Nach Attacke auf die Krim Russland droht USA wegen Raketenangriff mit Konsequenzen
24.06.2024, 13:13 Uhr Artikel anhören
Russland erneuert nach einem mutmaßlich abgewehrten ukrainischen Angriff auf die Krim mit mehreren Toten und vielen Verletzten seine Drohgebärden. Dieses Mal sind sie konkret an die USA adressiert. In der Hafenstadt Sewastopol auf der Halbsinsel wird derweil der Ausnahmezustand verhängt.
Russland hat den USA mit Konsequenzen für einen ukrainischen Raketenangriff auf die annektierte Halbinsel Krim gedroht, bei dem mindestens vier Menschen getötet und mehr als 150 weitere verletzt worden sein sollen. Präsidialamtssprecher Dmitri Peskow bezeichnete den Angriff als "absolut barbarisch" und erklärte, dies werde Folgen haben. "Welche genau - das wird die Zeit zeigen." Russland werde auf die US-Beteiligung an diesem Angriff reagieren. Peskow verwies auf die russische Drohung, Raketen in Schlagdistanz zu den USA und ihren europäischen Verbündeten zu stationieren.
Russischen Angaben zufolge hatte die Ukraine am Sonntag die Krim mit fünf von den USA gelieferten ATACMS-Raketen beschossen, die mit Streusprengköpfen bestückt gewesen seien. Vier Raketen seien von der Luftabwehr abgeschossen worden, die Munition einer fünften Rakete sei in der Luft detoniert.
Raketentrümmer seien in der Nähe eines Strandes niedergegangen und unter den Toten zwei Kinder, hieß es. Russland machte umgehend die USA mitverantwortlich, weil sie die Raketen geliefert hätten und US-Spezialisten die Flugkoordinaten auf Grundlage von Informationen von US-Spionagesatelliten festgelegt hätten.
Das russische Außenministerium bestellte US-Botschafterin Lynne Tracy ein. Dabei sei der Diplomatin mitgeteilt worden, dass die USA "gemeinsam mit dem Regime in Kiew die Verantwortung für dieses Gräuel" trage. "Die USA, die einen hybriden Krieg gegen Russland führen, sind Konfliktpartei geworden", erklärte das Ministerium am Montag. Der Angriff werde "nicht ungestraft bleiben".
Der Militärexperte Markus Reisner bezweifelt, dass es sich bei den Raketentrümmern, die über dem Krimstrand niedergingen, um eine gezielte ukrainische Attacke gehandelt hat. Die mit Streumunition bestückten ATACMS haben aus seiner Sicht eine weitreichende Zerstörungskraft. "Wenn es ein gezielter Angriff auf die russischen Strände gewesen wäre, dann würden wir eine viel verheerendere Wirkung sehen", sagt Reisner ntv.de. Demnach hätte man "im schlimmsten Fall Dutzende, wenn nicht sogar 100 Todesopfer gesehen, weil bei Streumunition die einzelnen Bomblets sehr dicht herunterkommen". Die Wahrscheinlichkeit, dass ein russischer Abschuss einer ATACMS Rakete die Trümmer verursacht habe, sei aus seiner Sicht wesentlich höher.

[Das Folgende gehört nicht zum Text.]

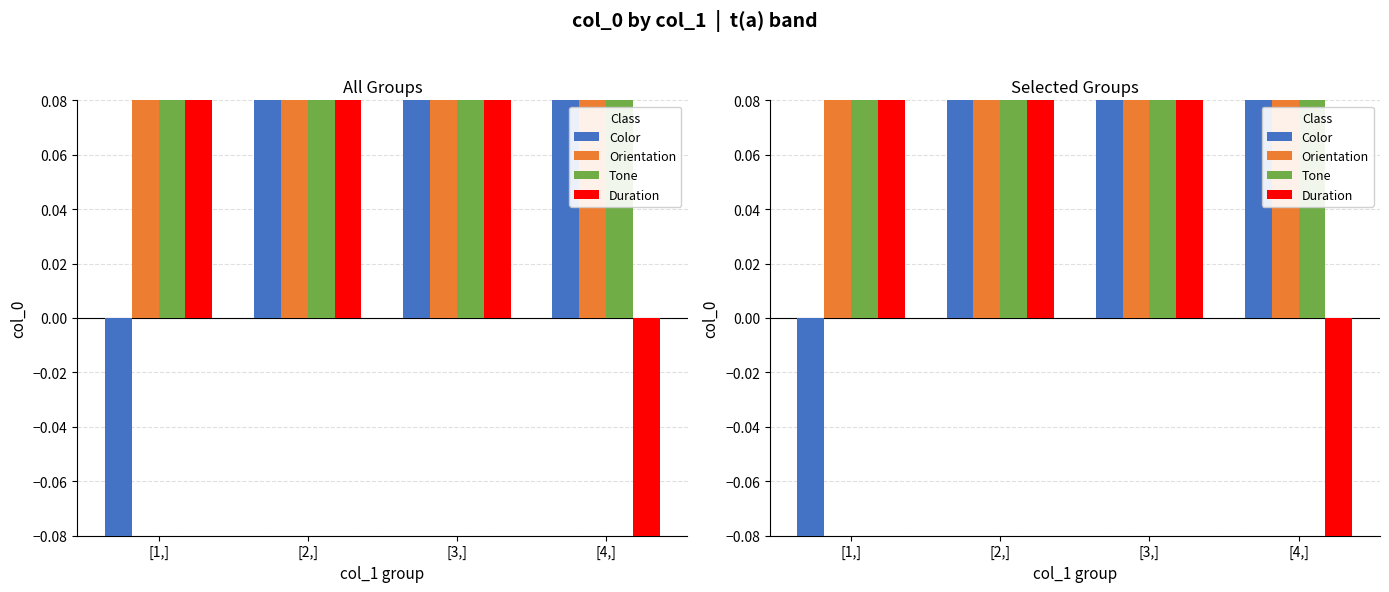

What are all the series names shown in the legend?

Color, Orientation, Tone, Duration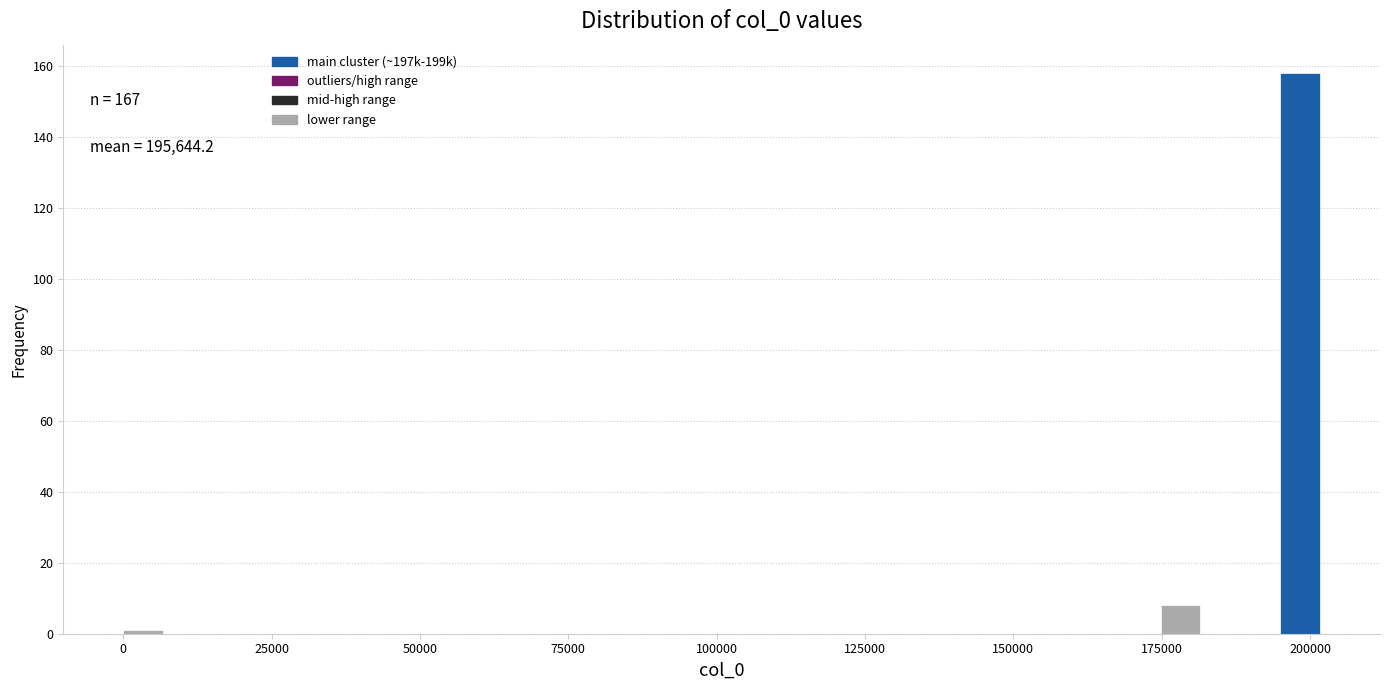

Read against the x-axis, roughly where is the centre of the tallest bar?

200000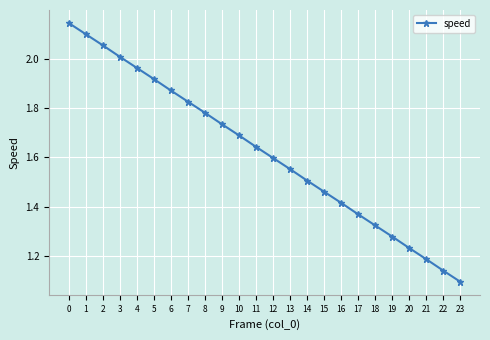

The chart shows a value of 1.6 at 11. True or false?

True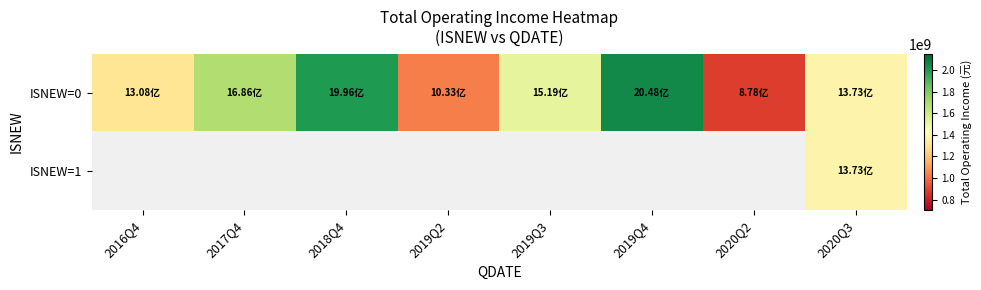

Where is ISNEW=0 nearest to the value 1463037447?

2019Q3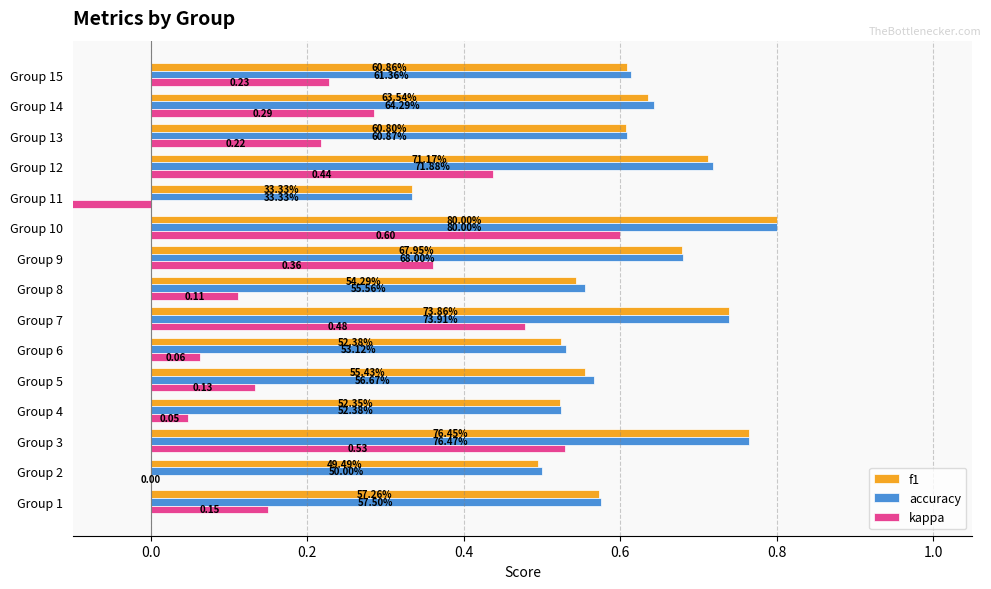

Rank the series by their maximum value, from highest to lowest.

f1, accuracy, kappa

Ausnahmezustand in Sewastopol
Die Behörden der Hafenstadt Sewastopol auf der von Russland annektierten Krim verhängten derweil den Ausnahmezustand. "Ich verfüge ... auf dem Gebiet der Stadt Sewastopol bis auf weitere Verfügung den Ausnahmezustand zu erklären", heißt es in dem von Gouverneur Michail Raswosschajew herausgegebenen Dekret, das russische Nachrichtenagenturen veröffentlichten. Mit dem Ausnahmezustand können Verfassungsrechte der Bürger eingeschränkt werden, etwa die Bewegungsfreiheit.
Die meisten Opfer hatten sich an einem Stadtstrand von Sewastopol gesonnt, als Raketentrümmer heruntergingen und explodierten. Einen Luftalarm gab es nicht. Hatte das russische Militär zunächst den Abschuss der Rakete für sich in Anspruch genommen, widerrief es die Aussage später und erklärte, die ukrainischen Flugkörper seien zielgerichtet auf die Zivilisten abgeschossen worden.

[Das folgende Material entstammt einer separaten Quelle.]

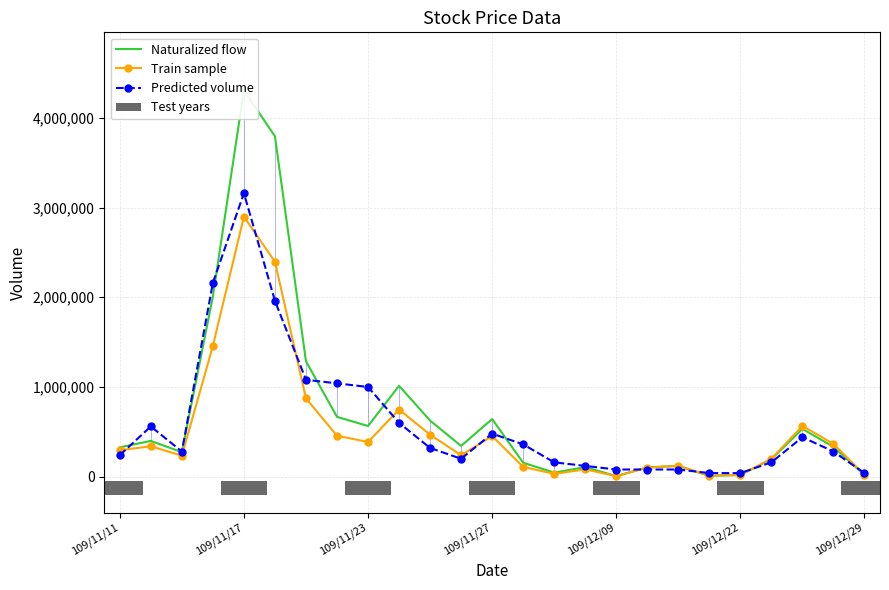

At which label is Train sample closest to 1452000?

109/11/27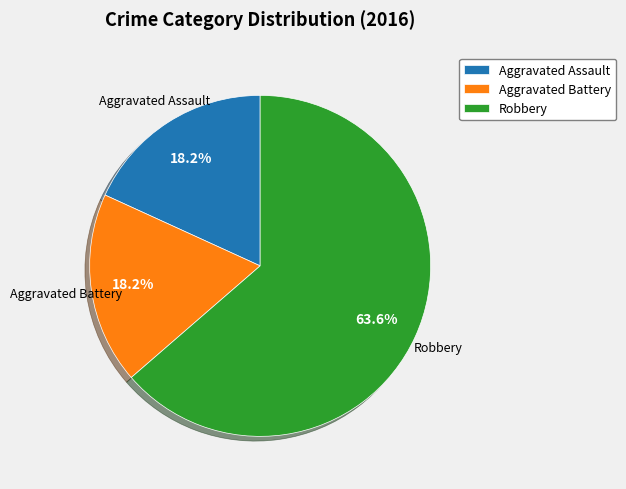

To the nearest percent, what is the combined percentage of Aggravated Battery and Aggravated Assault?

36%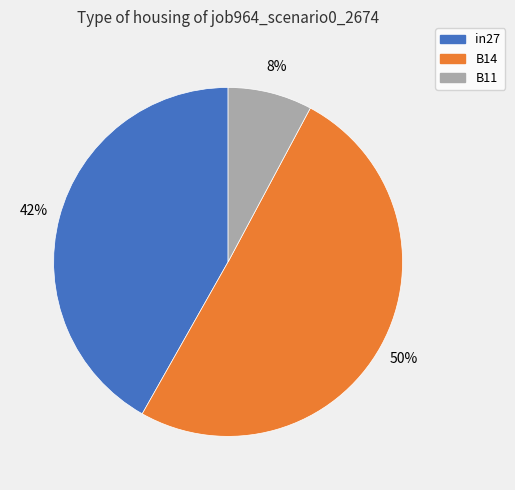

How many segments does this pie chart have?

3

Selbst in russischen Militärblogs wird diese Behauptung aber teils in Zweifel gezogen. In der Nähe gibt es mehrere militärische Objekte. Die Ukraine hat in den letzten Wochen verstärkt russische Systeme der Flugabwehr auf der Krim ins Visier genommen. Bei dem jüngsten Angriff soll ein Weltraum-Kommunikationszentrum getroffen worden sein.